Start of AVAILABLE DATA

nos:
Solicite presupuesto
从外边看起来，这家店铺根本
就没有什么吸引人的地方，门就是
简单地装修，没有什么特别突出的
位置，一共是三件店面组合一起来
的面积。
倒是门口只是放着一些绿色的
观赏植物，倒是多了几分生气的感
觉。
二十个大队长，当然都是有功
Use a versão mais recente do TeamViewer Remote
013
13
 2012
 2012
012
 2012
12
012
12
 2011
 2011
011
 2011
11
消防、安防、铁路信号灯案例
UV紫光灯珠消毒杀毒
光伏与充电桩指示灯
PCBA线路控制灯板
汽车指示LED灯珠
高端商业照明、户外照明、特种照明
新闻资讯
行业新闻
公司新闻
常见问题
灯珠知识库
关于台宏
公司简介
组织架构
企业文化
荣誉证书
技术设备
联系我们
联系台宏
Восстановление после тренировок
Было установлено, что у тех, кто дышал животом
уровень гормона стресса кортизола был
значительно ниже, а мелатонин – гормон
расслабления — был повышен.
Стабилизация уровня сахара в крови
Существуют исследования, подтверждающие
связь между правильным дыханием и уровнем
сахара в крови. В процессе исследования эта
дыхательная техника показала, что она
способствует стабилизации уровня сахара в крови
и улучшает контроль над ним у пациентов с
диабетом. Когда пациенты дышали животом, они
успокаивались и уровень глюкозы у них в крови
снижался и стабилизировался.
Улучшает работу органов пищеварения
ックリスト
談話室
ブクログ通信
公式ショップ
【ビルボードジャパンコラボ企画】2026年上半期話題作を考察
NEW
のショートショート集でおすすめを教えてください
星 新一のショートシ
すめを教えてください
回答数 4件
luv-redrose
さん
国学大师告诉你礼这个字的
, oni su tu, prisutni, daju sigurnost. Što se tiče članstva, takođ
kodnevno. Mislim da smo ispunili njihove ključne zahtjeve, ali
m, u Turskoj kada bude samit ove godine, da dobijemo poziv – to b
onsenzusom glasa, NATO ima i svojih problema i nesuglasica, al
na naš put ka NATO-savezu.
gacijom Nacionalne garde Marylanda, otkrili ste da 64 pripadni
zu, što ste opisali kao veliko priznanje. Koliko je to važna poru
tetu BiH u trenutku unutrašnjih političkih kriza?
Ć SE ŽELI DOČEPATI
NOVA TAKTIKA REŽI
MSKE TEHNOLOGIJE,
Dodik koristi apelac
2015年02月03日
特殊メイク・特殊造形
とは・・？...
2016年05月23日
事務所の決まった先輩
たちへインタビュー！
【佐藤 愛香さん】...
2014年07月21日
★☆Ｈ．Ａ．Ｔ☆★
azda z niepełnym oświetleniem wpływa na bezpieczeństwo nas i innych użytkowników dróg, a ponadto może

End of AVAILABLE DATA

▶ _WORK TASK_: Extract from the data every line where "уровня" shows up.

▶ _REPLY TO THE EXERCISE_:
Стабилизация уровня сахара в крови
способствует стабилизации уровня сахара в крови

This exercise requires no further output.